The following legislative session, lawmakers changed Utah code to limit and make uniform what could be hung in the windows of the Capitol buildings.

“Why are we wasting hundreds of people’s time and taxpayer dollars?” Blouin said. “It’s silly that this is where our focus lies. … It’s a perfect distraction bill from all the things that matter.”

He’s hopeful that Lee’s flag bill may not have a path through the Senate.

“I think the Senate might be more reasonable and hear those comments and have concern over what’s expressed there,” he said. “I don’t think that’s a Democratic or Republican issue. I think those are concerning at face value, if that is what is being communicated by a legislator. … I have hope that the Senate would just kind of leave that one on the table.”

This is the second year in a row GOP lawmakers have attempted to ban pride flags in classrooms.

Lawmakers tried twice last year to prohibit pride flags in schools — the first effort would have gone beyond flags to bar school employees from discussing sexual orientation or gender identity at all, but was voted down after it was criticized for being too vague.

In the final hours of the 2024 session, a Republican senator replaced legislation specifying how schools should deal with employees who are the subject of a criminal investigation with a de facto pride flag ban.

Lee has previously come under fire for comments he has made on race, as well as the LGBTQ+ community. In his first legislative campaign, Lee used a slur to describe transgender people on a conservative podcast.

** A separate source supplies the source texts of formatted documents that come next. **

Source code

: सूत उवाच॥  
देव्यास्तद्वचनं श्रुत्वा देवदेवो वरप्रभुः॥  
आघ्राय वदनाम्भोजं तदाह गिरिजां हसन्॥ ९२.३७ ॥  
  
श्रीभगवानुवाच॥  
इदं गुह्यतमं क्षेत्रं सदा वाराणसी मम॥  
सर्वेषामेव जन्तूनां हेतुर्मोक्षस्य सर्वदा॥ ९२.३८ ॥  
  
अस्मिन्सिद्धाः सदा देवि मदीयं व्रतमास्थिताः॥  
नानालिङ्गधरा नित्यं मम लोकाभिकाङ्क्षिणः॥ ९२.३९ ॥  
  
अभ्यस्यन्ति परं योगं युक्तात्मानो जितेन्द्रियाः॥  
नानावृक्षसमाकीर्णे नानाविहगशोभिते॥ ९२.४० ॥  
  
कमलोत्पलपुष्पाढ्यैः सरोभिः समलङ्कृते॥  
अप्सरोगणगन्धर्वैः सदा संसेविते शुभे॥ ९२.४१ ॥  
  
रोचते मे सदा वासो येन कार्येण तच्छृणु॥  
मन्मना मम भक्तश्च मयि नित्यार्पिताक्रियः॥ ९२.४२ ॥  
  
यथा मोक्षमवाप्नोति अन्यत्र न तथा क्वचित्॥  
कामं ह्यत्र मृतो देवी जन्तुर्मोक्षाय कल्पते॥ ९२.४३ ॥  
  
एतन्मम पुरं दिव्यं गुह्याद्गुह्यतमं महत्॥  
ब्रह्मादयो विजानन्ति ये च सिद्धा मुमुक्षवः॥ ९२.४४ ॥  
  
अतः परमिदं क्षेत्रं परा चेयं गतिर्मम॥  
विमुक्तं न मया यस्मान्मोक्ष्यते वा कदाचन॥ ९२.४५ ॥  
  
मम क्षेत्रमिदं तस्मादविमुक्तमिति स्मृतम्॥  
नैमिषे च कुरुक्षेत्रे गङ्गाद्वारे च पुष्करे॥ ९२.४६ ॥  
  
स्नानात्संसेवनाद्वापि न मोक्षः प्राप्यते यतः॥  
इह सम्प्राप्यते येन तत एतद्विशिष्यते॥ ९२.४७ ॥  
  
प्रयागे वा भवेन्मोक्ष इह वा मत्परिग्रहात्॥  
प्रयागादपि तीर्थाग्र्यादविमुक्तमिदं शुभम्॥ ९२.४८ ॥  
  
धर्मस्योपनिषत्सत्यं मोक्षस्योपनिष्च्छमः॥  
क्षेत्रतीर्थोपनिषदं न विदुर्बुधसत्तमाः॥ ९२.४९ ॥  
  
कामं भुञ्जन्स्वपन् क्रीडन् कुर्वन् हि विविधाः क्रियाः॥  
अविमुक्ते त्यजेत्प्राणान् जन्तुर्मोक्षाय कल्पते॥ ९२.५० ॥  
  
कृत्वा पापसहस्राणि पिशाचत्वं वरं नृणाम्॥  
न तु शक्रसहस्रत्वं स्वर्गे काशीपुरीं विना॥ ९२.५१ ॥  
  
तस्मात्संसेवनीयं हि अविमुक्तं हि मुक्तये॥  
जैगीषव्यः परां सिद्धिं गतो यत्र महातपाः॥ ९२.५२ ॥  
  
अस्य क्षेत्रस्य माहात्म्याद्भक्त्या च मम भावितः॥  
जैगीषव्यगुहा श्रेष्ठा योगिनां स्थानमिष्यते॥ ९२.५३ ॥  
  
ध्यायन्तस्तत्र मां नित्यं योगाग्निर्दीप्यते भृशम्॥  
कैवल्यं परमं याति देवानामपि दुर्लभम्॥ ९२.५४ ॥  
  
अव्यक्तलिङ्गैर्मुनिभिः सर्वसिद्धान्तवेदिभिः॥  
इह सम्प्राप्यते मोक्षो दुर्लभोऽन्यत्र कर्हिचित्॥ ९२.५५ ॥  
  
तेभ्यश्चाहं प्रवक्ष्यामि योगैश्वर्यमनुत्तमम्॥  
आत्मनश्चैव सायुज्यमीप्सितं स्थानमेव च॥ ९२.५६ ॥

The representative made posts attacking the LGBTQ+ community on a personal account on X, then known as Twitter, and criticizing the use of pride flags, The Tribune reported in 2022.

In June that year, Lee replied “Gosh, this is amazing” to a post that claimed the message of Pride Month is “satanic.” Earlier that year, he posted a meme insinuating that public school teachers influence children to change their gender identity. Replying to his own post, he tagged the account of Gov. Spencer Cox.

When The Church of Jesus Christ of Latter-day Saints apologized for a church leader and Brigham Young University professor making insensitive comments about its previous practice of banning Black men from receiving the priesthood, Lee tweeted, “BYU is a progressive cesspool now.”